— Stored records —
━━━━

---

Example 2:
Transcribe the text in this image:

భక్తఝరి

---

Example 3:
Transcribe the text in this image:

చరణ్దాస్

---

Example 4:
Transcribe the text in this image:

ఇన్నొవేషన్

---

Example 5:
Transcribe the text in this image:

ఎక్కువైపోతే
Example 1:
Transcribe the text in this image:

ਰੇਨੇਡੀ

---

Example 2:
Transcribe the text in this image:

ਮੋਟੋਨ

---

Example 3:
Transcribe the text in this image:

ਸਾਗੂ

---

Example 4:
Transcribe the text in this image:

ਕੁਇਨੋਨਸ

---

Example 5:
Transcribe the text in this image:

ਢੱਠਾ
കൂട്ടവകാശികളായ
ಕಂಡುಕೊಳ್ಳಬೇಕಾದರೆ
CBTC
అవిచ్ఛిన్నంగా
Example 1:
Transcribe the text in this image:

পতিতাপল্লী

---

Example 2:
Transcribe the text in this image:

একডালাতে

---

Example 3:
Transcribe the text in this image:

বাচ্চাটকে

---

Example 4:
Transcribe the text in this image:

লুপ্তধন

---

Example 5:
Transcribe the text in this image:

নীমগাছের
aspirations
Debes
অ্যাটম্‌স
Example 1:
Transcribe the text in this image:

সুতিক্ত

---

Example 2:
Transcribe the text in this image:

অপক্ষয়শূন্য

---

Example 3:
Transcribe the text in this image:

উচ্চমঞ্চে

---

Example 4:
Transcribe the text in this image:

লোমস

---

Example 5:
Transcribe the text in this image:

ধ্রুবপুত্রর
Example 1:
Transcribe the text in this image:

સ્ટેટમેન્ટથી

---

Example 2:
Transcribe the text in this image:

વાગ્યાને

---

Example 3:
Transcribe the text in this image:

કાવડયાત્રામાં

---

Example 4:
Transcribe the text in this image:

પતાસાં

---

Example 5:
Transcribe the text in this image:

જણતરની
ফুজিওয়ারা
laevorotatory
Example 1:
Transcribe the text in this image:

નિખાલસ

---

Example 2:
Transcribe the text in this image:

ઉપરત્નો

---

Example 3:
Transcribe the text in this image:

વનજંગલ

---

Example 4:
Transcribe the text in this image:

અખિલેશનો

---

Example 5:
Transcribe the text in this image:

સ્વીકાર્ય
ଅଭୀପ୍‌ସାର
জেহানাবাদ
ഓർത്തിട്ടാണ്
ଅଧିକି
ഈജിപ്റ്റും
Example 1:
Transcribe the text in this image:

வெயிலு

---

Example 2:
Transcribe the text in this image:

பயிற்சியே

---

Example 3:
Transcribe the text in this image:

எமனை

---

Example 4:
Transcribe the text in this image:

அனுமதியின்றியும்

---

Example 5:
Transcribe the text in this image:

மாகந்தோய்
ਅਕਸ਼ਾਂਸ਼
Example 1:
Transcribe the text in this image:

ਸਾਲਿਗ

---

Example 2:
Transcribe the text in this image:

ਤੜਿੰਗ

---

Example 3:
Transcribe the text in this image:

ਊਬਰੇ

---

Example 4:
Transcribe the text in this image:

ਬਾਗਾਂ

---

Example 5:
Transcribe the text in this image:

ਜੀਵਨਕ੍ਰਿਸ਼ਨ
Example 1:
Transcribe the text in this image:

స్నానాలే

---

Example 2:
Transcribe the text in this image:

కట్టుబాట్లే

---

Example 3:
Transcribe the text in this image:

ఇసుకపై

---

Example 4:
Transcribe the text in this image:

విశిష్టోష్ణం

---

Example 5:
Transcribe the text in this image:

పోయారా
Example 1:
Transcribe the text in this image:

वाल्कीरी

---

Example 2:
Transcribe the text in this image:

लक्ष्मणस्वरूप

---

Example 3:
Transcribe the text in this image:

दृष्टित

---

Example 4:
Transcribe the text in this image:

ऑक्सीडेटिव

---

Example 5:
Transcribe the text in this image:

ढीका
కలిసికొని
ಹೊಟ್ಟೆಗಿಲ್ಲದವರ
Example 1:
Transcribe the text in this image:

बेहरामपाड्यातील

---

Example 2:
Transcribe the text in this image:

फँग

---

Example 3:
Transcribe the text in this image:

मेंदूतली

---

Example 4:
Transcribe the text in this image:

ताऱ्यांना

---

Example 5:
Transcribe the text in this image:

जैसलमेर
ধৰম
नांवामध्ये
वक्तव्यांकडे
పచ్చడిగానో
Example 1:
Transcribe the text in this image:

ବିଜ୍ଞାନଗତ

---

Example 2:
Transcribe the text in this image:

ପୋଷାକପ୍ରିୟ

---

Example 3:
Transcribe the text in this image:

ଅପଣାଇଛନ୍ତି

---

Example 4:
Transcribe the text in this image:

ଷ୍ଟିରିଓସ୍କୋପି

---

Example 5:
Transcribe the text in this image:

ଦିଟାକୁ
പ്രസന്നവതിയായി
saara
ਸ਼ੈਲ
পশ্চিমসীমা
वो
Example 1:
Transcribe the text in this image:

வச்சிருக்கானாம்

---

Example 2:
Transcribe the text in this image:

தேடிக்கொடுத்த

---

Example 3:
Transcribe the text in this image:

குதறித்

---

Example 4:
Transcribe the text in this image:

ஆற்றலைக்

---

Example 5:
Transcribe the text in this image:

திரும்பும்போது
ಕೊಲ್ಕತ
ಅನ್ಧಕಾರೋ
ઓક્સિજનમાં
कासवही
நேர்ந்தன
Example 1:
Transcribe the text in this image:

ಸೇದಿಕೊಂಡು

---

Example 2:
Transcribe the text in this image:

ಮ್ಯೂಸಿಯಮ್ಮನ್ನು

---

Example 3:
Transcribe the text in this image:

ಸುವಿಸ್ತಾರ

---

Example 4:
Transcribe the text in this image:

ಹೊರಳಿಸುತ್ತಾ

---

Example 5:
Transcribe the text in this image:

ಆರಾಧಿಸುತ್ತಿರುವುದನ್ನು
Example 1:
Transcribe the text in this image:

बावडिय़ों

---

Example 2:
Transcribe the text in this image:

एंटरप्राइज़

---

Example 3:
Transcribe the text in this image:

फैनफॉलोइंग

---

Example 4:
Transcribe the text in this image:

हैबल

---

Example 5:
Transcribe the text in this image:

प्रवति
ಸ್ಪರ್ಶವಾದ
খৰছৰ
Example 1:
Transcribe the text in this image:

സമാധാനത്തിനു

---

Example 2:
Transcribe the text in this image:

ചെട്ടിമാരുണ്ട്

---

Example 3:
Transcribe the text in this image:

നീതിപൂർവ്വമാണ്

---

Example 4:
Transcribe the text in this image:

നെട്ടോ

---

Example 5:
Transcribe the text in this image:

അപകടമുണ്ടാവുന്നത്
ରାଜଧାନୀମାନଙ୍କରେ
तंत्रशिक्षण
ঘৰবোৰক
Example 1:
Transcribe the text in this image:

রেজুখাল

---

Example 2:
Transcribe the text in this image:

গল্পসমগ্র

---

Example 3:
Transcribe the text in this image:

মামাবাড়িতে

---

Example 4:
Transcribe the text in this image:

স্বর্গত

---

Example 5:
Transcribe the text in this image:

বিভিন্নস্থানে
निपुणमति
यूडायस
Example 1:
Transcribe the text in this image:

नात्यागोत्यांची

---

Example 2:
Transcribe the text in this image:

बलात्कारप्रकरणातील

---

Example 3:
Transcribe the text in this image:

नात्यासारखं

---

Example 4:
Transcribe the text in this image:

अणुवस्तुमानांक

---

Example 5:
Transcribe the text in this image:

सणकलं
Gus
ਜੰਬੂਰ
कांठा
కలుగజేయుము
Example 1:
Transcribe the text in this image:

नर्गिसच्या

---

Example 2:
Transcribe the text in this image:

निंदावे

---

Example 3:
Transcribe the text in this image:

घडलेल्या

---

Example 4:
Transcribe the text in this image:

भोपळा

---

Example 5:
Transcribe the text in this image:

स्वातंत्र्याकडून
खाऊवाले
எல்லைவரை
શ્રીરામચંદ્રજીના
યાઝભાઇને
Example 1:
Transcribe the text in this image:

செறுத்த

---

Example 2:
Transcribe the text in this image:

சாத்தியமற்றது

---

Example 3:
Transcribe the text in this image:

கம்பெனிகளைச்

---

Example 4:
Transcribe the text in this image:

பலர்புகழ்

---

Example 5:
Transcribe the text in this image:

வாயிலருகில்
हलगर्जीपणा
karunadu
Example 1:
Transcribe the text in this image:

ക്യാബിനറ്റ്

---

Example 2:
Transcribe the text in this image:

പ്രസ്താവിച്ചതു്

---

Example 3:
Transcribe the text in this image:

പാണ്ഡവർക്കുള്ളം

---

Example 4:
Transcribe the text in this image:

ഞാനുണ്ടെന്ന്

━━━━

Put the material, starting at the top and ending at the line with "laevorotatory", into a two-column CSV with the headers instruction and reply, one row for each instruction and its reply. Wrap every value in double quotes and change any line breaks inside a value to spaces.

instruction,reply
"--- Example 2: Transcribe the text in this image:","భక్తఝరి"
"--- Example 3: Transcribe the text in this image:","చరణ్దాస్"
"--- Example 4: Transcribe the text in this image:","ఇన్నొవేషన్"
"--- Example 5: Transcribe the text in this image:","ఎక్కువైపోతే"
"Example 1: Transcribe the text in this image:","ਰੇਨੇਡੀ"
"--- Example 2: Transcribe the text in this image:","ਮੋਟੋਨ"
"--- Example 3: Transcribe the text in this image:","ਸਾਗੂ"
"--- Example 4: Transcribe the text in this image:","ਕੁਇਨੋਨਸ"
"--- Example 5: Transcribe the text in this image:","ਢੱਠਾ കൂട്ടവകാശികളായ ಕಂಡುಕೊಳ್ಳಬೇಕಾದರೆ CBTC అవిచ్ఛిన్నంగా"
"Example 1: Transcribe the text in this image:","পতিতাপল্লী"
"--- Example 2: Transcribe the text in this image:","একডালাতে"
"--- Example 3: Transcribe the text in this image:","বাচ্চাটকে"
"--- Example 4: Transcribe the text in this image:","লুপ্তধন"
"--- Example 5: Transcribe the text in this image:","নীমগাছের aspirations Debes অ্যাটম্‌স"
"Example 1: Transcribe the text in this image:","সুতিক্ত"
"--- Example 2: Transcribe the text in this image:","অপক্ষয়শূন্য"
"--- Example 3: Transcribe the text in this image:","উচ্চমঞ্চে"
"--- Example 4: Transcribe the text in this image:","লোমস"
"--- Example 5: Transcribe the text in this image:","ধ্রুবপুত্রর"
"Example 1: Transcribe the text in this image:","સ્ટેટમેન્ટથી"
"--- Example 2: Transcribe the text in this image:","વાગ્યાને"
"--- Example 3: Transcribe the text in this image:","કાવડયાત્રામાં"
"--- Example 4: Transcribe the text in this image:","પતાસાં"
"--- Example 5: Transcribe the text in this image:","જણતરની ফুজিওয়ারা laevorotatory"